- _TASK TO COMPLETE_: Can you pick up the article about LTTE cadres who went missing after surrendering to the Sri Lankan Army and carry it on from its final sentence?

Surrendering and Disappearing: Where are they now?

Image from WSWS

“Disappearance is far worse than death, because when a person dies, when I know that, so and so is dead, the story ends and somehow or other we close the chapter. But when a person has disappeared, it is an eternal suffering.”

                                                                         (A.Santhipali, before the LLRC at Jaffna on 12th November 2010)

In the controversial Commission of Inquiry on Lessons Learnt and Reconciliation, 53 LTTE cadres who surrendered during the final days of the war in May 2009 are alleged to have been disappeared and are reported to be under the category of ‘missing’. What happened to these 53 people? Their relatives and close kith and kin say that they were last seen and heard surrendering to the Sri Lankan Army.

In the LLRC report, many family members of former LTTE cadres have complained that their husbands, wives, sisters, brothers, sons and daughters have disappeared after they surrendered to the Sri Lankan security forces. These family members still await the return of their loved ones, not knowing whether they would ever return. Below is a quotation from the LLRC report where a wife complained to the commission about the disappearance of her husband and presented the tragic story, which she is forced to deal with everyday.

- _PROVIDED MATERIAL_:
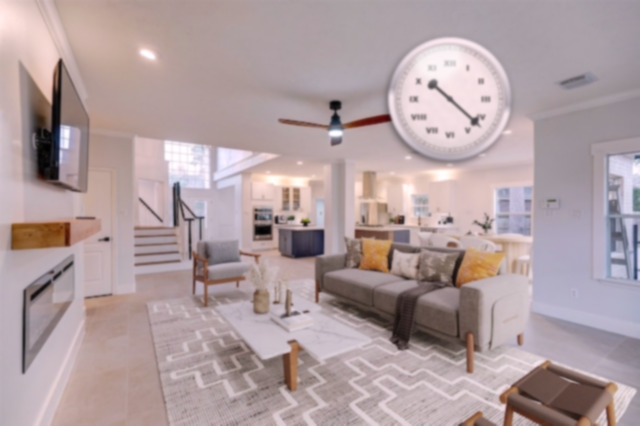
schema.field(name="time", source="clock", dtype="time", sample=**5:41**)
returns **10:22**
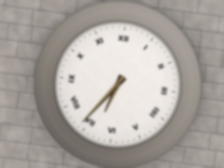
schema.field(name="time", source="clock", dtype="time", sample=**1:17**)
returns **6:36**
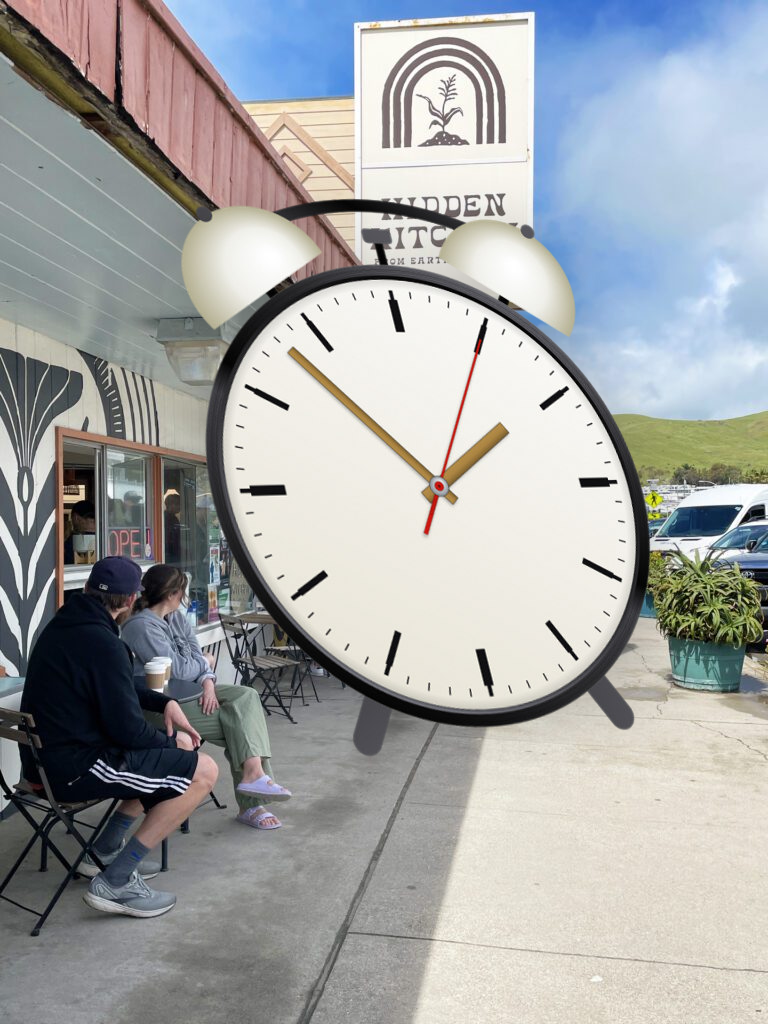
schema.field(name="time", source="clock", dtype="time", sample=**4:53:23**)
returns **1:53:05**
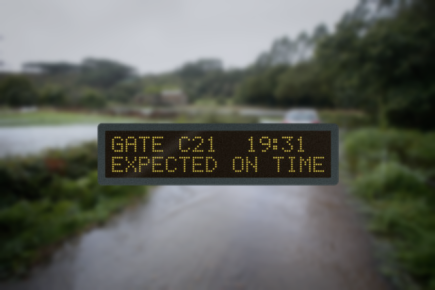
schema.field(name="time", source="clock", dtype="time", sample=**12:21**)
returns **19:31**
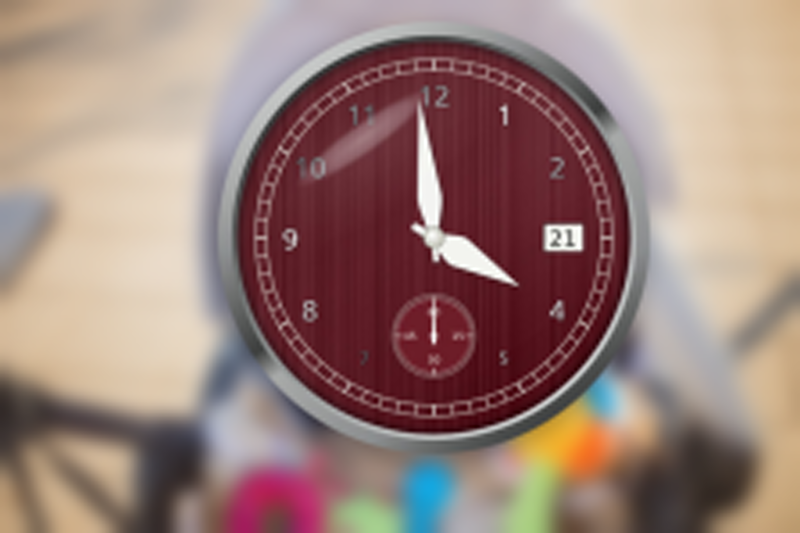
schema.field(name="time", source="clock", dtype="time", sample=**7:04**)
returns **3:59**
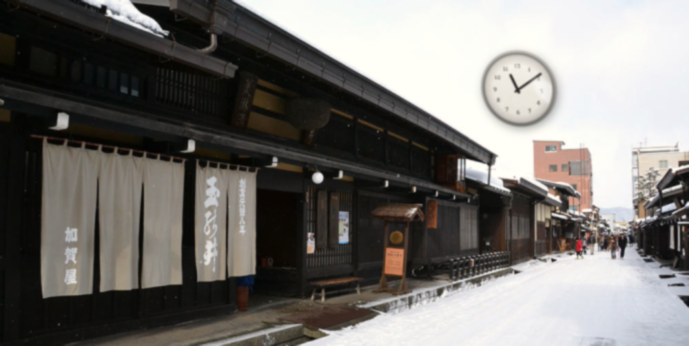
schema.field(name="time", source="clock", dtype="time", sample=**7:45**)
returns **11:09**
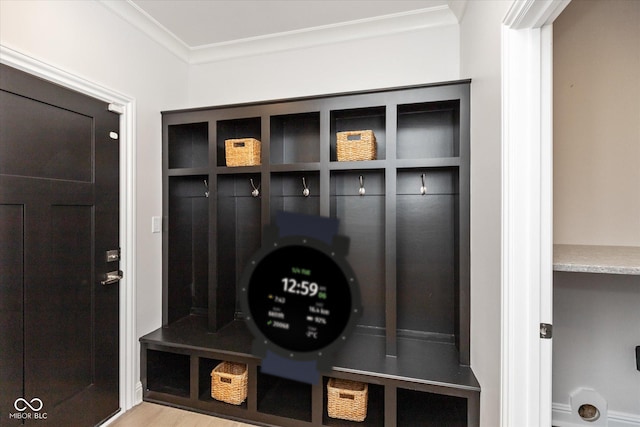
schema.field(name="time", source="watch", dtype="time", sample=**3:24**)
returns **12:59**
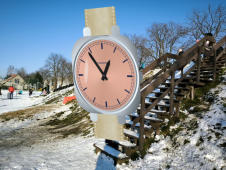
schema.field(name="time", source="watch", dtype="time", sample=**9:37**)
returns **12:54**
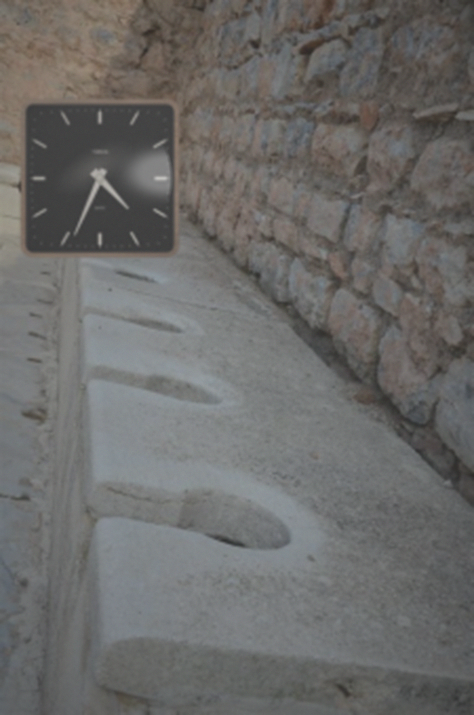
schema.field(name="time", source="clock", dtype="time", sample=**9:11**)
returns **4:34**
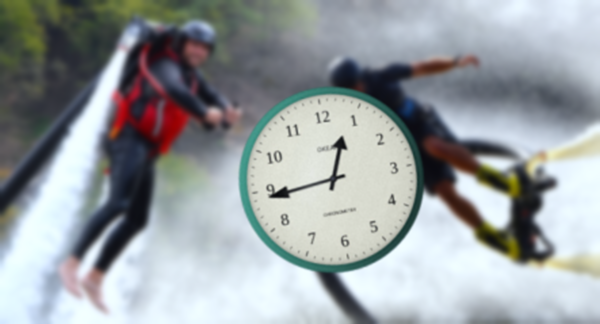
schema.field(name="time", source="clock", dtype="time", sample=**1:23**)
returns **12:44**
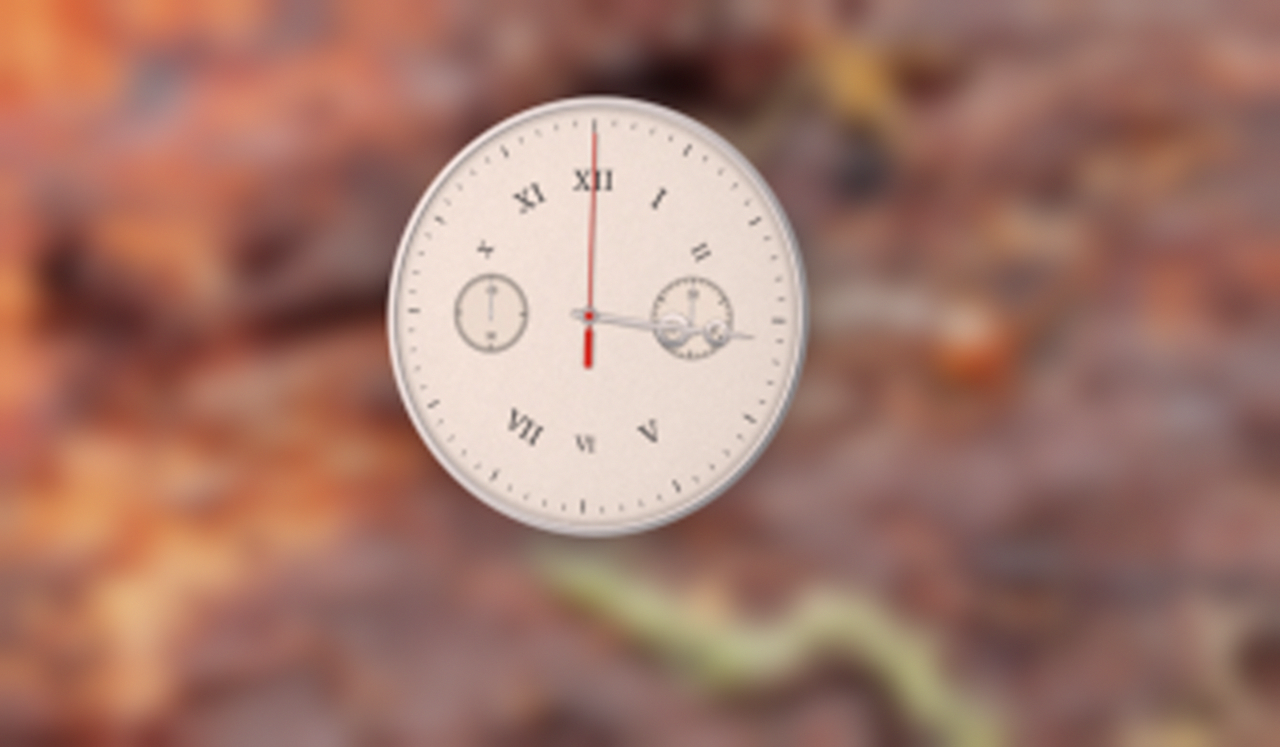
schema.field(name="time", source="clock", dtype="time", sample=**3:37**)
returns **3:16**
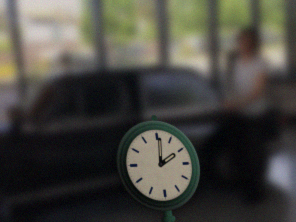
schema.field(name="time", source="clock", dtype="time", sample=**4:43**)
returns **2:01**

- _ANSWER TO THE PROBLEM_:
“The wife of another former LTTE cadre appearing before the commission at the District Secretariat in Madu stated that on 16th May 2009 she and her three children had come to Mullaittivu from Mullaivaikkal. Her husband had not accompanied them but had joined them on 17th May 2009. On 18th May 2009, in the morning, he had surrendered to the Army at Mullattivu together with some important LTTE cadres (Elamparthy, Kumaran, Ruben, Babu and Velavan). They had surrendered accompanied by Farther Francis Joseph and had been taken away in a bus. She stated that she had not heard from him since then. The Commission made inquiries regarding Farther Francis Joseph from Farther Muralitharan the Parish Priest and Assistant Administrator of Madhu Church, and he stated that Farther Francis Joseph had been a political teacher of the LTTE and people had told him that Father Francis Joseph had been in the conflict area until the end with the LTTE and was supposed to have surrendered and since then his whereabouts were unknown.”

 (Page: 111 of the LLRC in the Representations to the commission regarding alleged disappearances after surrender/arrest)  

There are 18 such complaints lodged with the LLRC with regard to the 53 disappeared LTTE cadres, who surrendered. Their whereabouts are unknown to this day. Whether they are alive or dead is unknown and presents an extremely tragic and problematic context for their families, who still hope and wait for their return. During a visit this writer paid to Jaffna last January, she was confronted by dramatist in Jaffna who narrated the sad story of many wives whose husbands have disappeared due to the war. The Jaffna dramatist whose name is Dev Annand had done research on the subject and had woven a drama based on real incidents. His words are still alive in my memory.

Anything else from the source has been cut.